Great post! I always suspected that I channeled my obsessive diet & exercise program into being diligent with my finances. Hopefully I'll reach the "maintenance" phase with my wealth the way I have with my fitness level!

Anonymous said...

I think there is a parallel between poor gov policies and obesity too. Farm subsidies for corn but not for vegetables. The fact that it's cheaper to buy empty calories than healthy ones. That's not the whole story behind obesity, but it's part of it.

ChiefFamilyOfficer said...

I too have been thinking about the similarities between managing one's finances and managing one's weight. Thanks for giving me a place to start. Great post!

Single Ma said...

This is an excellent post and I love the analogy! I've never thought about it quite that way but you're absolutely right. Budgets and Diets...they ARE very similar. For some reason, I fail miserably at the dieting part.
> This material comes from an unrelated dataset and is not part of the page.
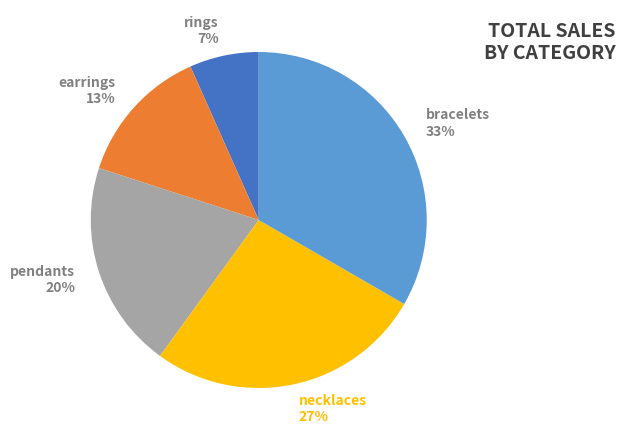

Combined, do necklaces and earrings account for over 50%?

No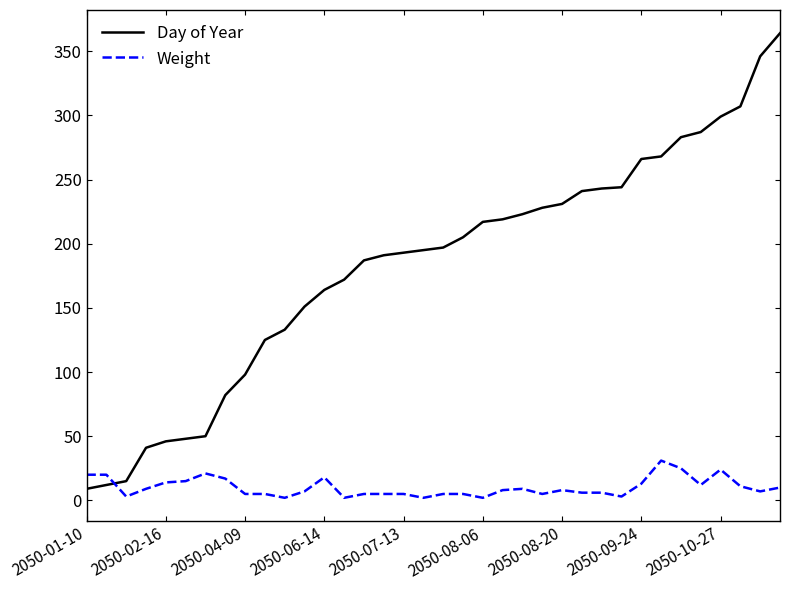

What is the sum of all Day of Year values?

6580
Where do I sign up for overdraft, I mean, overweight protection?

Anonymous said...

@ Single Ma: Have you ever done Weight Watchers (with the points)? You get 35 Flex points to use "if necessary" during a week -- viola! Overdraft protection.

Dawn said...

Madame X~
My roommate and I have taken a more vegetable/fruit, less meat approach to our eating and we are walking more.
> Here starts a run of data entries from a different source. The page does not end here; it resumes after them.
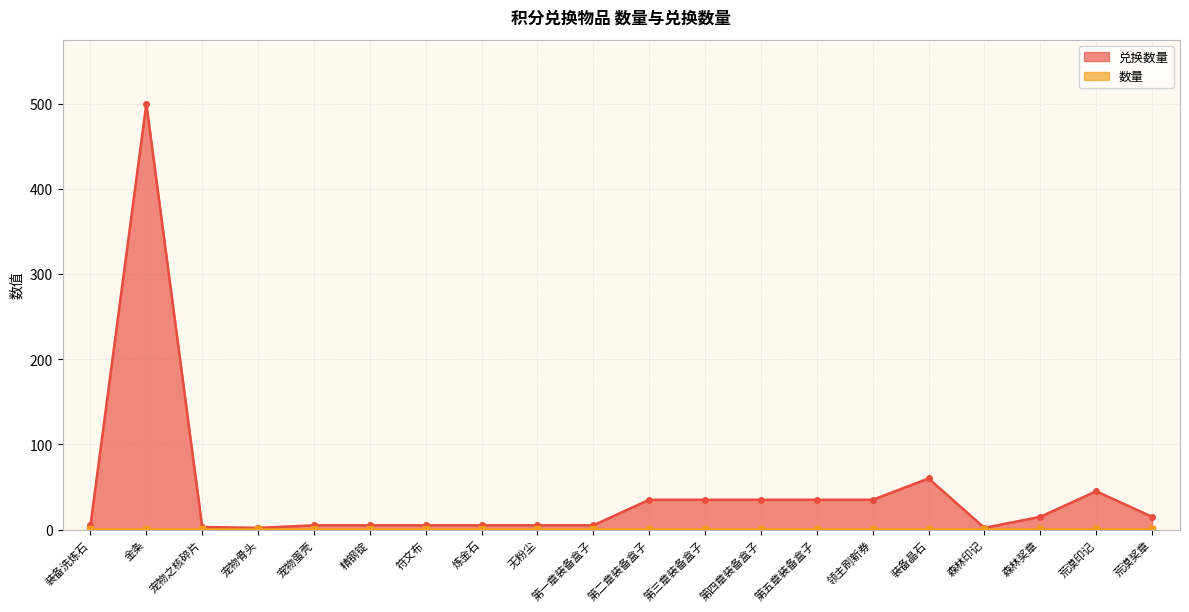

True or false: 兑换数量 has more than 0 points higher than both neighbors.

True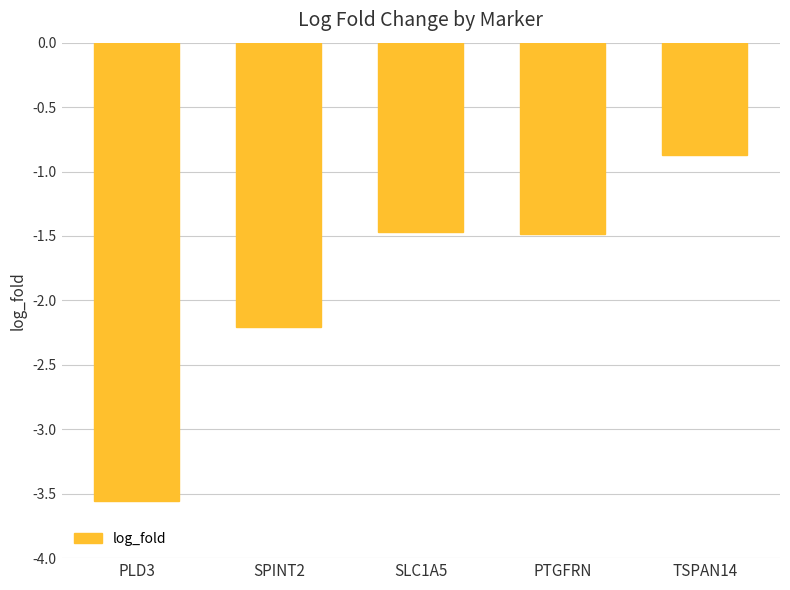

Which label corresponds to the smallest value in the chart?

PLD3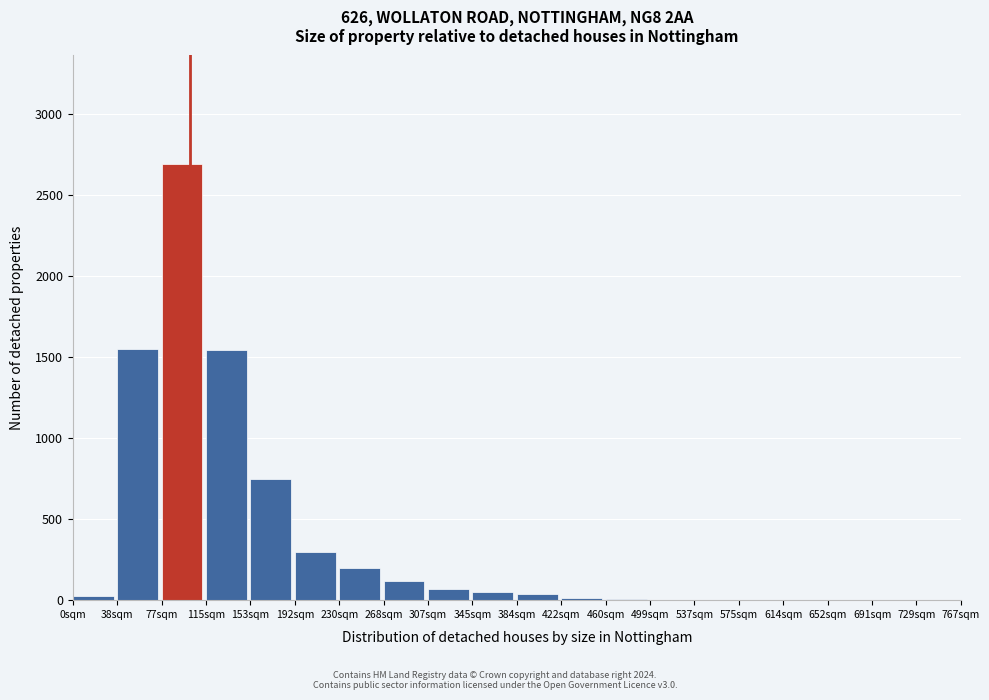

Which range on the x-axis has the tallest bar?

75 to 115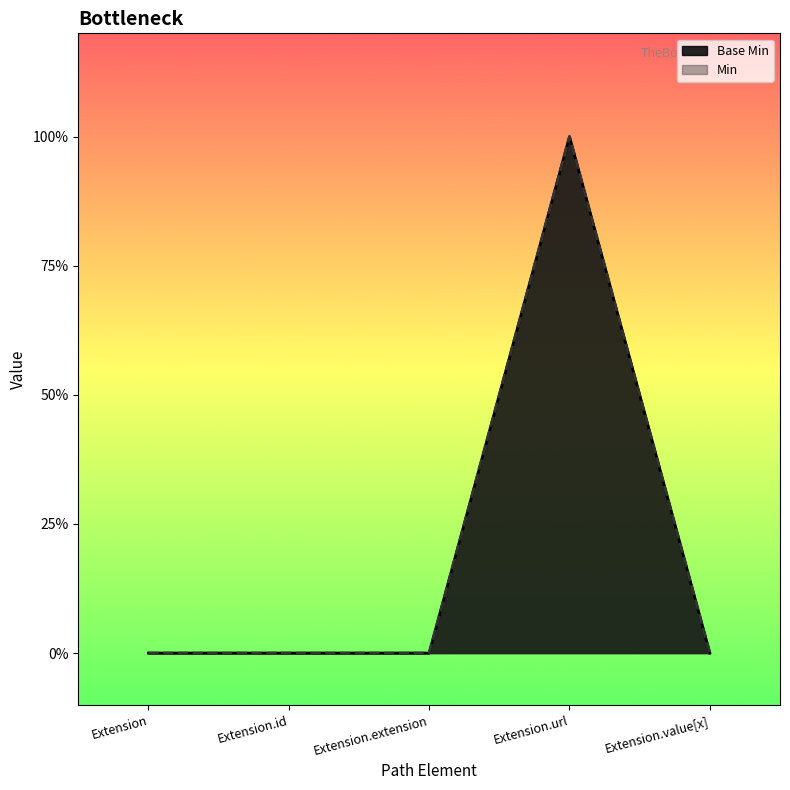

What is the label of the 5th point from the right?

Extension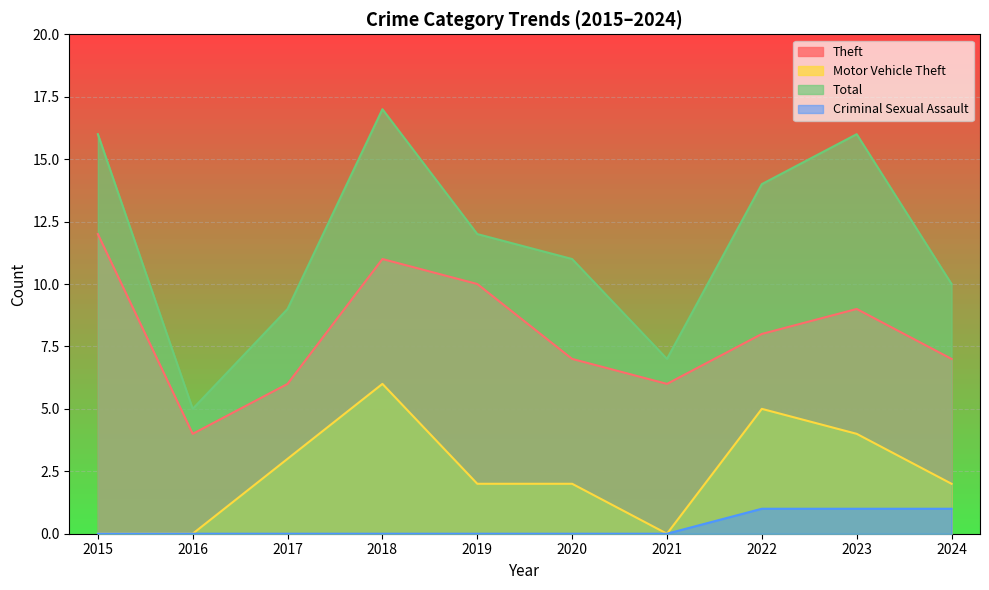

True or false: Total and Criminal Sexual Assault intersect in this chart.

False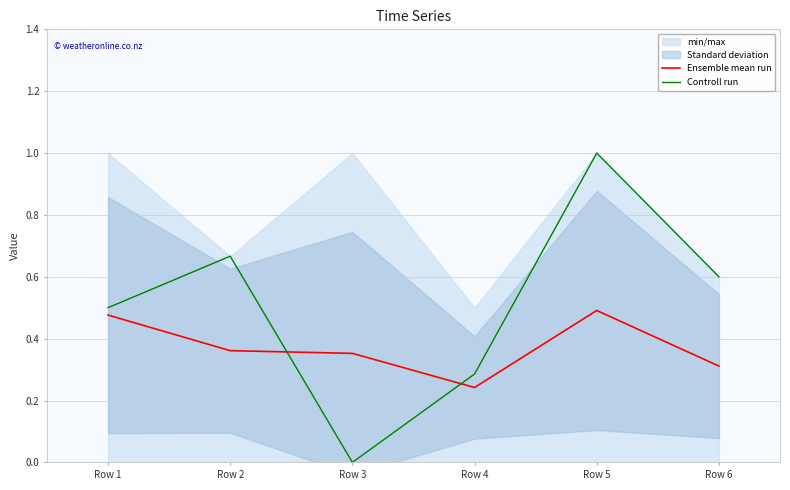

At which label is Controll run closest to 0?

Row 3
It clears our head when we walk so we can think outside the box for finances.

Good post!

Anonymous said...

Interesting parallel, but what about the people who tend to accumulate both dollars and pounds?

Anonymous said...

Great piece of info..


Anonymous said...

I think the two can be connected with one word that really makes being fit and rich possible:


Raydancer said...

Read the introduction to The Hacker's Diet (a free online book that's been around for over a decade)...I think you'll find it an interesting take on this concept.

Anonymous said...

I fully understand your comparison between managing weight versus managing money, however you haven't shown any true correlation. The chart you provided a link to showing this statistically means nothing. You haven't tied house size to obesity. You compared house size to time, and you compared obesity to time. This does NOT show a correlation because time is a confounding variable. You could just as well replace house size with anything that is more or less continuously increasing - for example the S+P 500, the population of India, annual revenue collected by the IRS, or the number of rock bands to have sold a million albums. All of these increase over time as well. Yet American obesity is not tied to the stock market, population of India, how much the government collects in taxes, or the increased success of rock music since the 60's. In order to correlate obesity to house size you need to measure the weights of people in big houses and compare them to the weights of people in small houses (Time is not a variable).

Jason R

Anonymous said...

It definitely makes sense. After having tried sooo many diet programmes or fads fighting the Battle of the Bulge,I decided to create my own programme using the Bottom Line philosophy used in business. It is not a diet but a lifestyle. And you know what I have not only lost 8 kg but also found the 'fountain of youth'. It feels great.
By the way, I defied the myth that losing weight and other problems concerning menopausal women are hard to fight. Wrong.

Anonymous said...

This makes sense when I compare it to my marriage. The more and more my husband gains weight the more I start to see his choice not to improve financially. The more and more I try to save the more I worry about my health (because that can get costly).

Alli said...

Wow this is a great post!

I am reevaluating my budget and diet right now. I was shocked to see how much money was going towards food. I guess it stands to reason that my wallet will increase as my waistline decreases.


Anonymous said...

Your post has a lot of truth to it. The insights are something that we all can consider no matter where we are in our financial journey. There's no insurance policy for losing weight or gaining wealth. They both take time and consistency. Those things always lead to success.